Text shown →
..............................
The nerd in me says "cool" but the practical guy in me says, "is this useful for anything?" all I can think of is how hard this will be to fit in...just about anything.
I can imagine this opening up much better ergonomics for phone. This particular design is probably more for aesthetics, but I wouldn't be surprised if it was slightly more ergonomic. There's nothing ergonomic about the current rectangles.
Diagonal measurements are meaningless. I can make an infinity-inch screen that takes up no space. All "6 inch" means is "no dimension is larger than 6 inches".
Whatever is `1000" long`, hardly "takes up no space". We can go on about theoretical size, etc. In practice 1000" is a lot and not possible to comfortably store in any way by an average person.
I can see how a curvature on the vertical axis (like what Samsung did) would help fit better with the shape of the thigh, but this phone is curving horizontally. It would just create a weird bulge in your pocket, wouldn't it?
People complained about the Galaxy Note's form factor, and yet it's become enormously popular. I don't think we should be so quick to dismiss unusual form factors.
The point isn't the phone in and of itself. The point is to build something real with the new display material, which has its own benefits, most notably "unbreakable" displays.
The Galaxy Nexus (and the S, I believe?) had a very slightly curved screen, and I do think it fit against my head a bit better. Not sure how pocketable it'd be, though.
The display may be, but the boards, components, battery, case... for everything to be bendable or small enough to be in hinged sections, specially the battery, it would be much bulkier than it is showing.
That said, i will consider getting one instead of the regular candy bar format so that my butt looks better.
I think you're probably right. But if you asked me to guess a year ago, I would have said that the engineering challenge of making a flexible touch screen display would be a lot greater than that of making a flexible circuit board (assuming that the components themselves are small enough to not need to be flexible).
not correct. flexible touch screens are available since forever. and the first oled prototypes shown some 7years ago were already extremely bendable. nothing new on all that. Someone already pointed out that the nexus S(?) already had a curvature on the screen.
..............................
Source material →

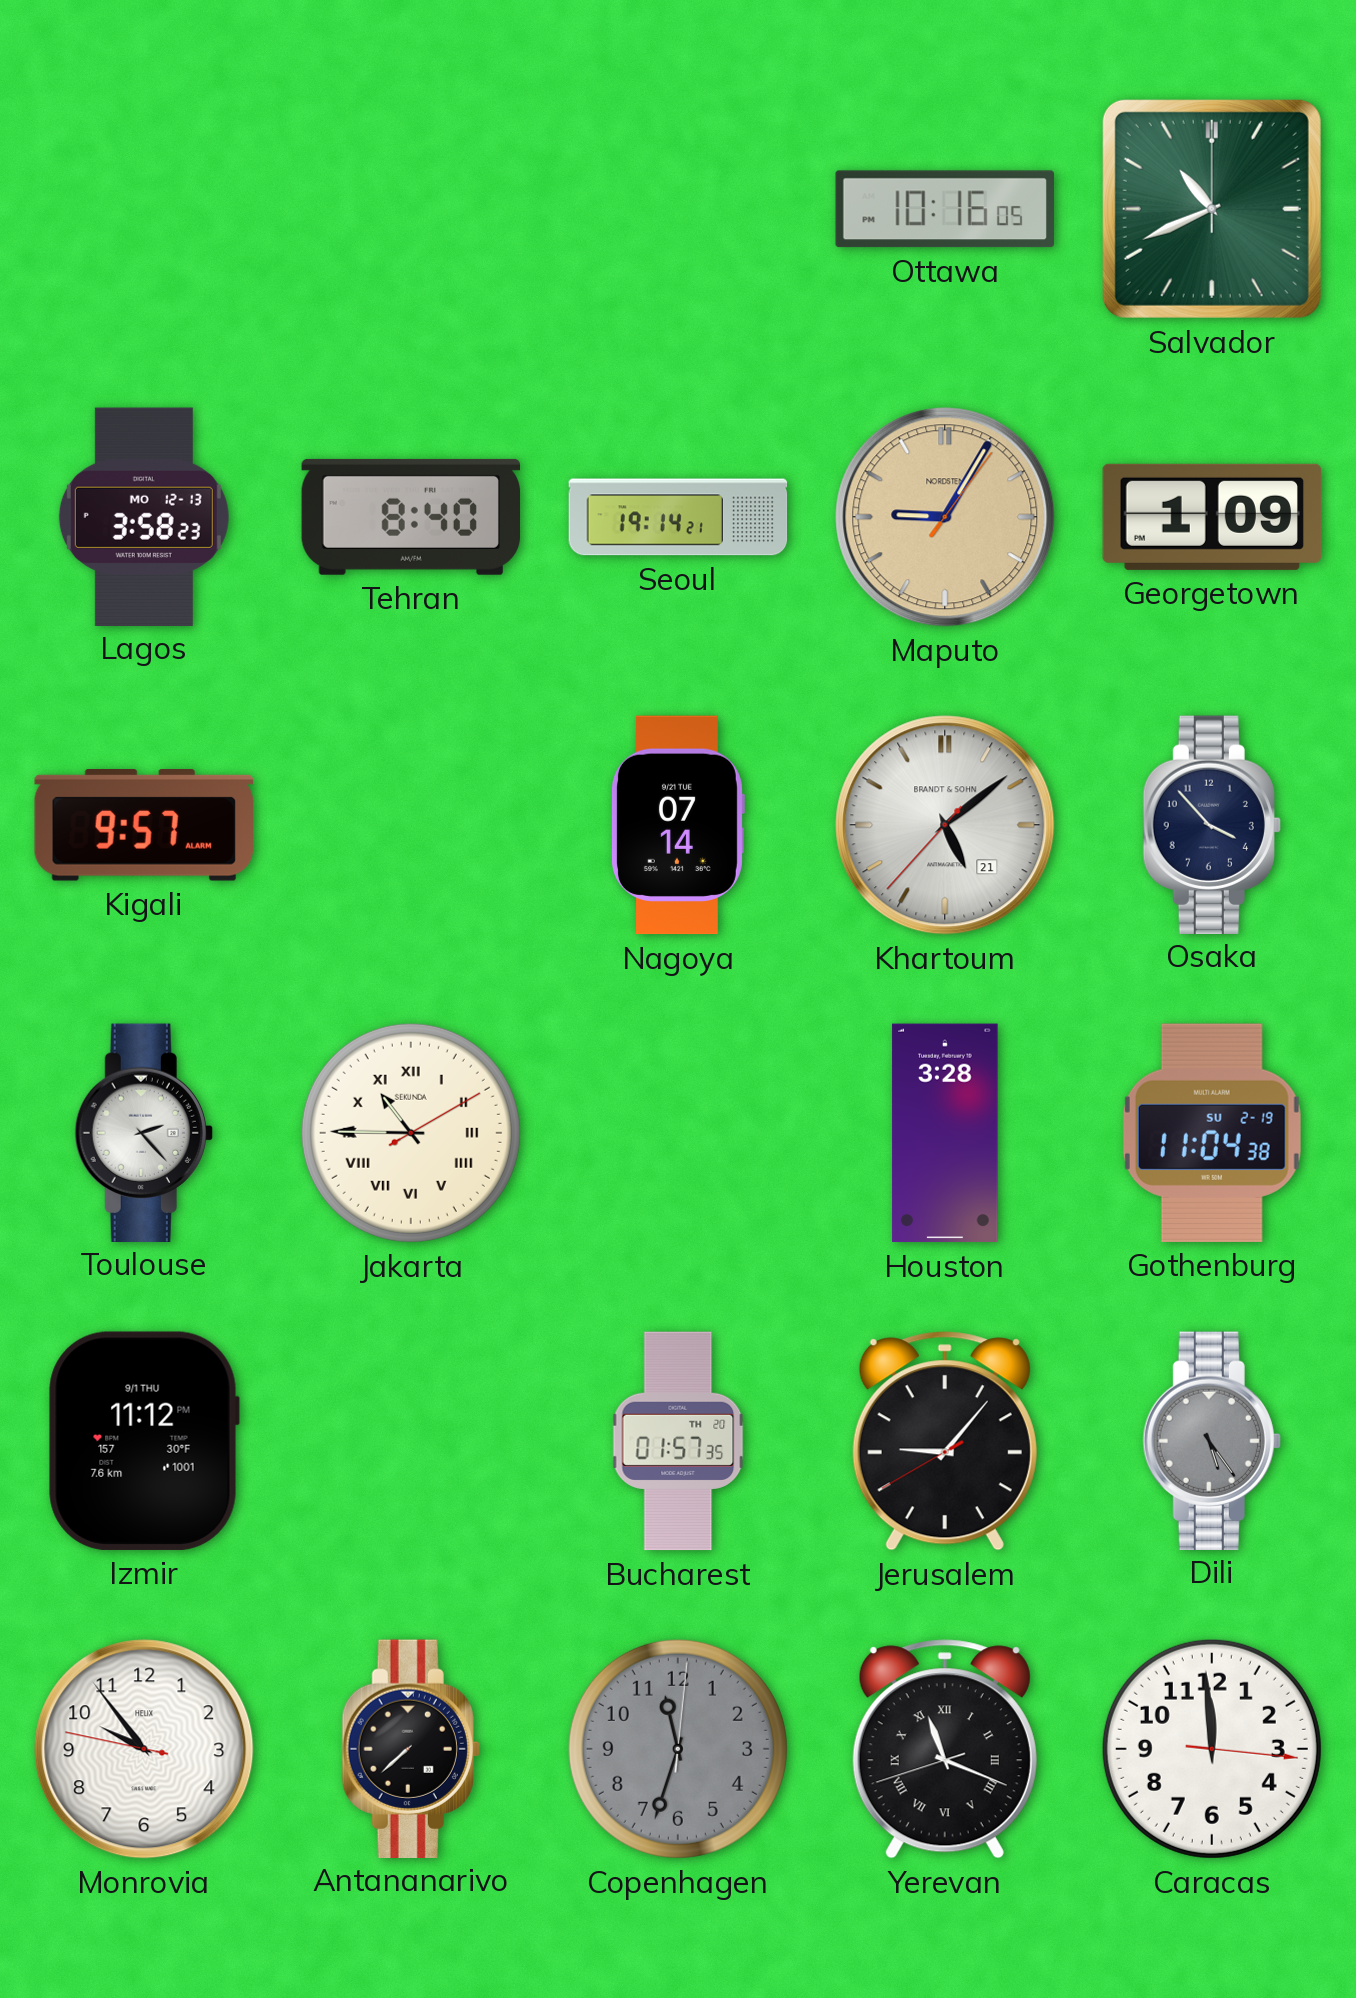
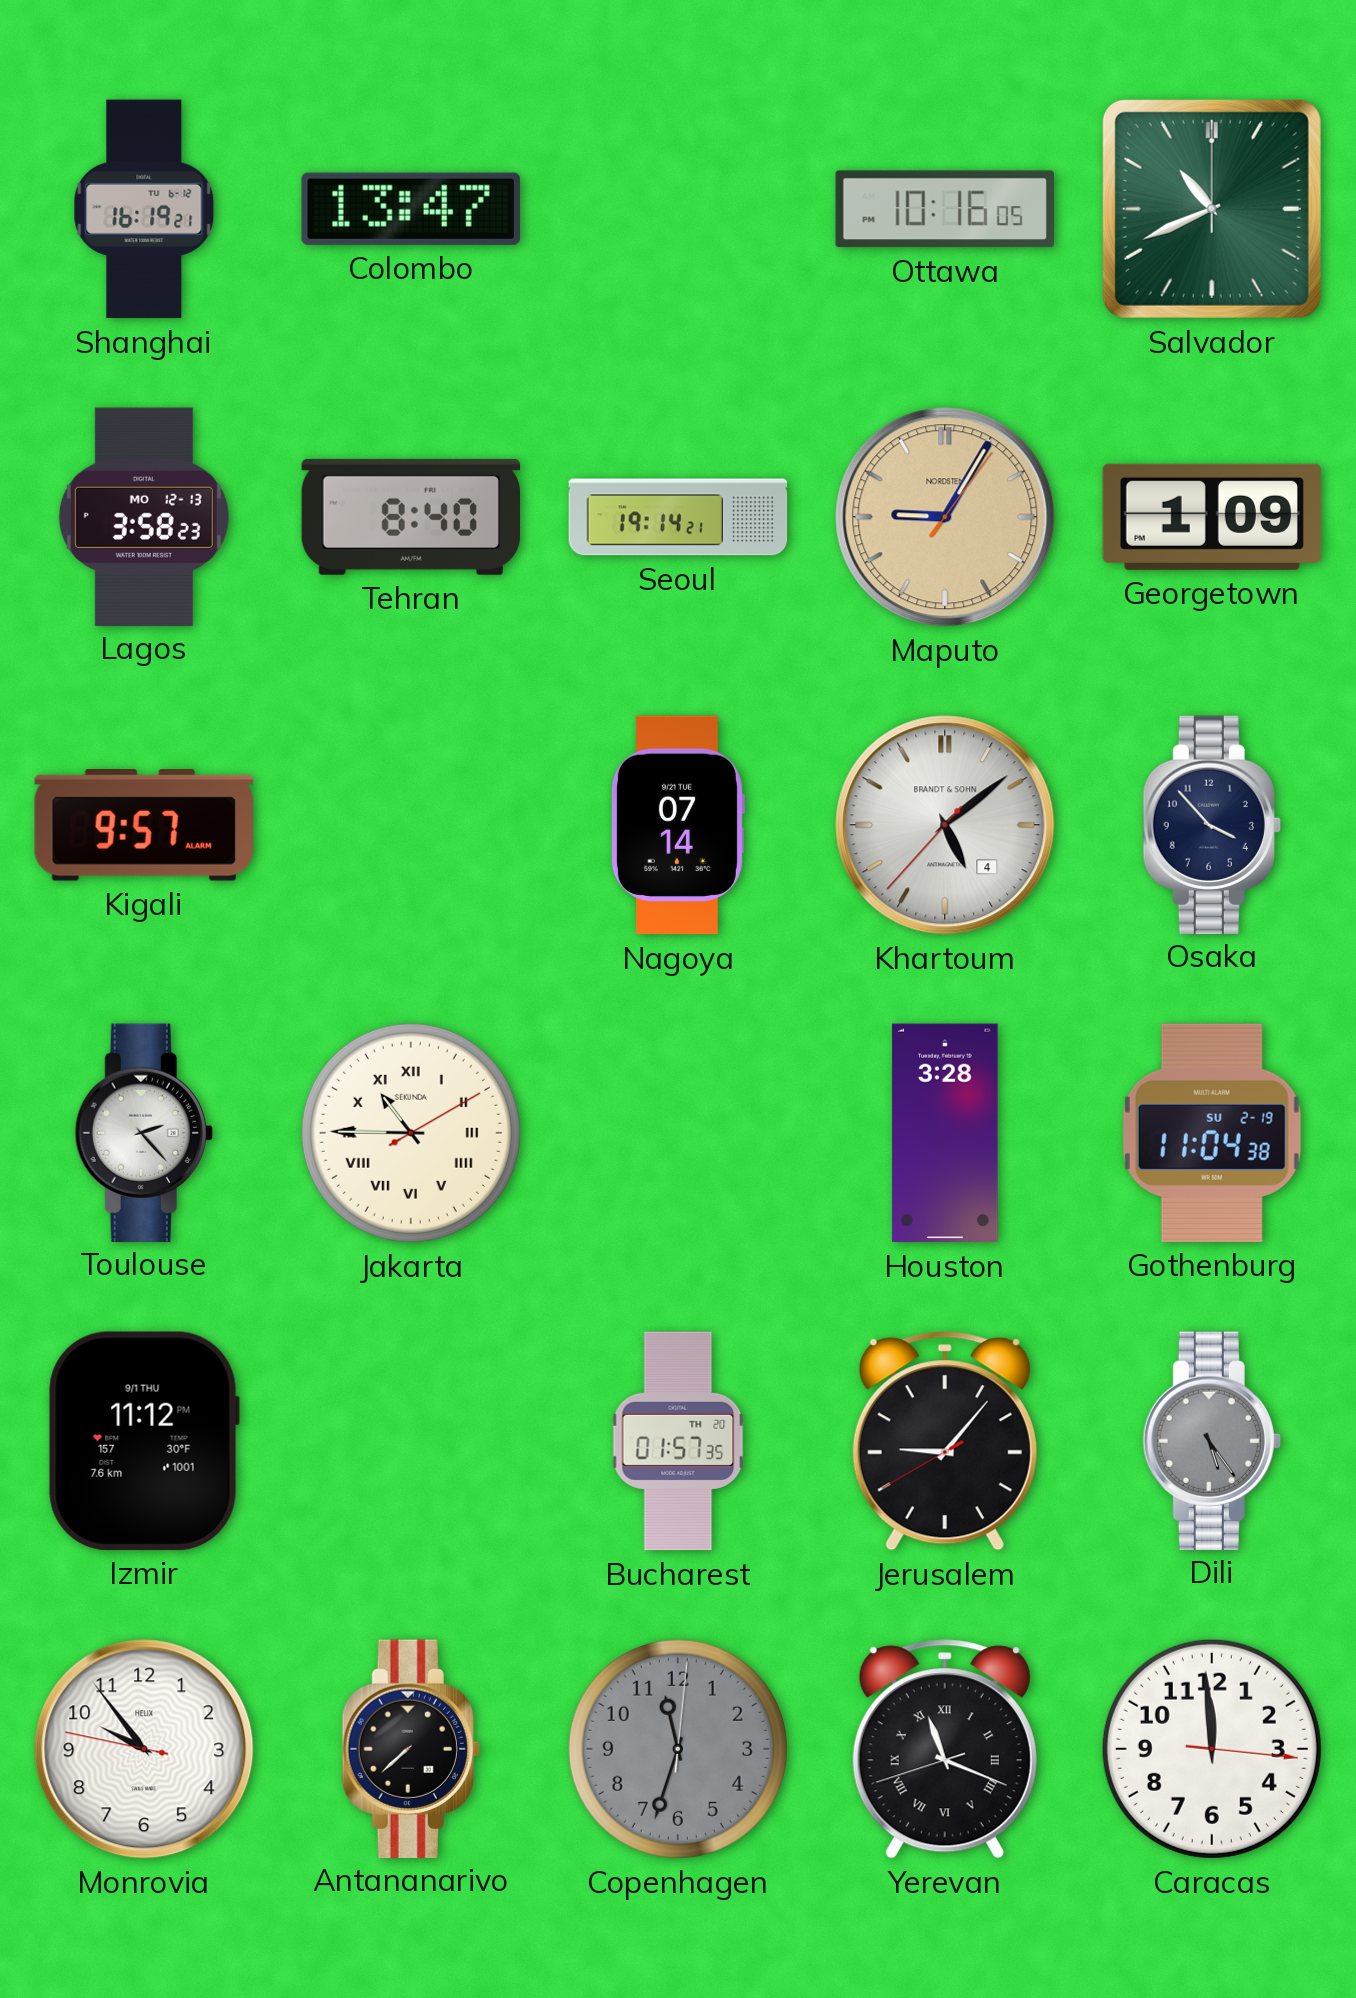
Shanghai: none -> 16:19
Colombo: none -> 13:47
Khartoum date: 21 -> 4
..............................
Request A → Return everything in the curved-phone comments from "I can see how" down to "pocket, wouldn't it?", word for word.
Request B → Take the curved-phone comments further, picking up right after their last sentence.
The listing has no connection to the comments on curved phone displays.

Written answer A →
I can see how a curvature on the vertical axis (like what Samsung did) would help fit better with the shape of the thigh, but this phone is curving horizontally. It would just create a weird bulge in your pocket, wouldn't it?

Written answer B →
All I can think is how annoying this would be to use on a flat surface, like a bar. This thing looks like it will start rocking back and forth as soon as you poke it.
I hate phones that spin or wobble when placed on a table, so this phone would likely drive me crazy. (Probably better than my HTC which rests right on the camera lens, but still.)
EDIT: Come to think of it, it would be kind of cool if you placed it screen-down, like the receiver on an old dial phone. Then just put a small readout on the back with a clock and notification LED.
This is impractical and unimportant. It's a schtick, a useless gimmick -- something you'd expect from a struggling company like LG, probably not from Microsoft, Samsung, or Apple. I don't know why Asian tech companies with too much talent always fall into doing this. It's things like this that led to Sony's demise. Remember the Rolly?
I'm also quite incredulous that years and years of waiting for flat-screen LCDs with flat screens that were, well, flat and not curved like contemporary CRTs, people want to go back to concentrated glare points and distorted shapes and images.
I can understand a phone's display that tapers down near the edges to show people notifications more easily, but a completely curved phone? Absurd. Purely, simply, absurd. I may have bought the idea it if it were very slight like the GNex, but this level of taper makes it useless for everyday use.
There are two kinds of copying. One is the lossy copying—you see someone sucessfull, you try to imitate that, but you don't undrstand which parts make the thing work so you fail.
Another is the Apple's "copying"—they see the idea which does not quite work, they tear it apart, find out what needs improvement, improve and release.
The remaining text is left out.